Consumers neither expect nor approve of web tracking.1 Mozilla has been a frequent advocate for its users, advancing technologies that signal preferences (Do Not Track), lend transparency (Collusion), and facilitate privacy-friendly web services (Persona and Social API). Last fall, the Mozilla community began a concerted effort in a new direction: technical countermeasures against tracking.2 One of our first projects has been a revision of the Firefox cookie policy.3

Cookie policies are inherently imprecise. Some unwanted tracking cookies might slip through, compromising user privacy (“underblocking”). And some non-tracking cookies might get blocked, breaking the web experience (“overblocking”). The challenge in designing a cookie policy is calibrating the tradeoff between underblocking and overblocking.4

The patch that I developed is an intentionally cautious first step: it aims to substantially reduce underblocking with little (if any) overblocking. The revised policy is so cautious, it isn’t even new: it’s drawn directly from Safari.5 Almost every iPhone, iPad, and iPod Touch user is already running the revised Firefox cookie policy. Web engineers are already familiar with designing to accomodate the policy. The notion is simple: start by raising Firefox to the present best practice among competing browsers, then iteratively innovate improvements.

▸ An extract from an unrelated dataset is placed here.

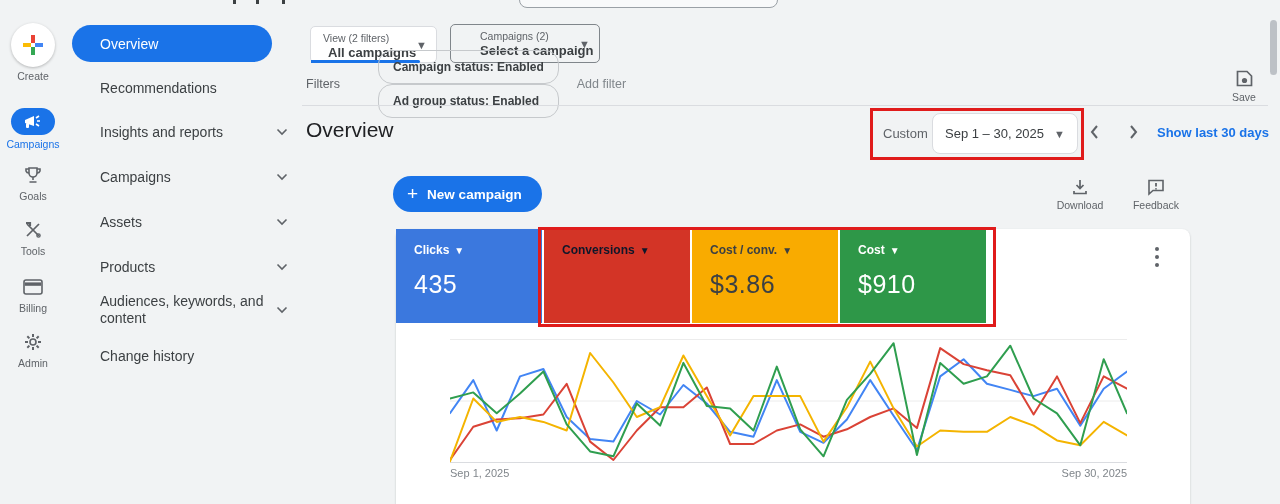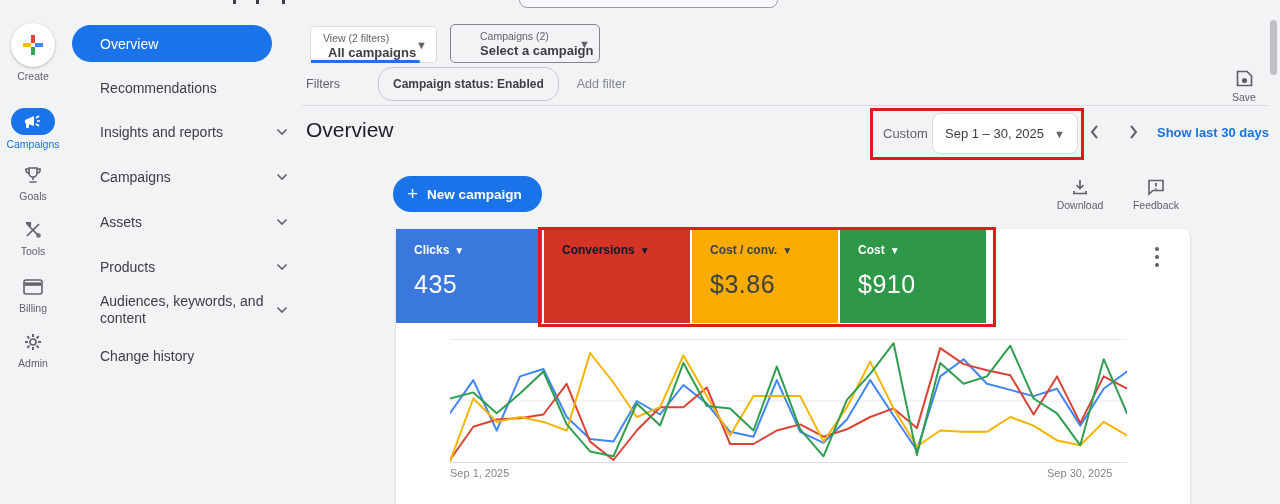"Ad group status: Enabled" span.chip { html: none -> <span>Ad group status: Enabled</span> }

Firefox’s revised cookie policy landed in the pre-alpha build in late February. Since then, Mozillans and I have carefully monitored bug reports. It appears that we achieved our aim: there are only two confirmations of inadvertent breakage.6 We did not hear any novel concerns when the patch advanced to alpha in early April. This past week, Mozilla’s CTO requested a hold on the revised policy for an extra release cycle to measure its performance. At the same time, he reaffirmed that Mozilla is “committed to user privacy” and “committed to shipping a version of the patch that is ‘on’ by default.”

I agree that we should be quantitatively rigorous in our approach to iterating the Firefox cookie policy. An extra six-week release cycle will allow us to further validate our hypothesis that the patch delivers improved privacy without breakage,7 as well as lay the groundwork for future updates. Going forwards, our challenge will be to understand and improve the underblocking and overblocking properties of the Firefox cookie policy.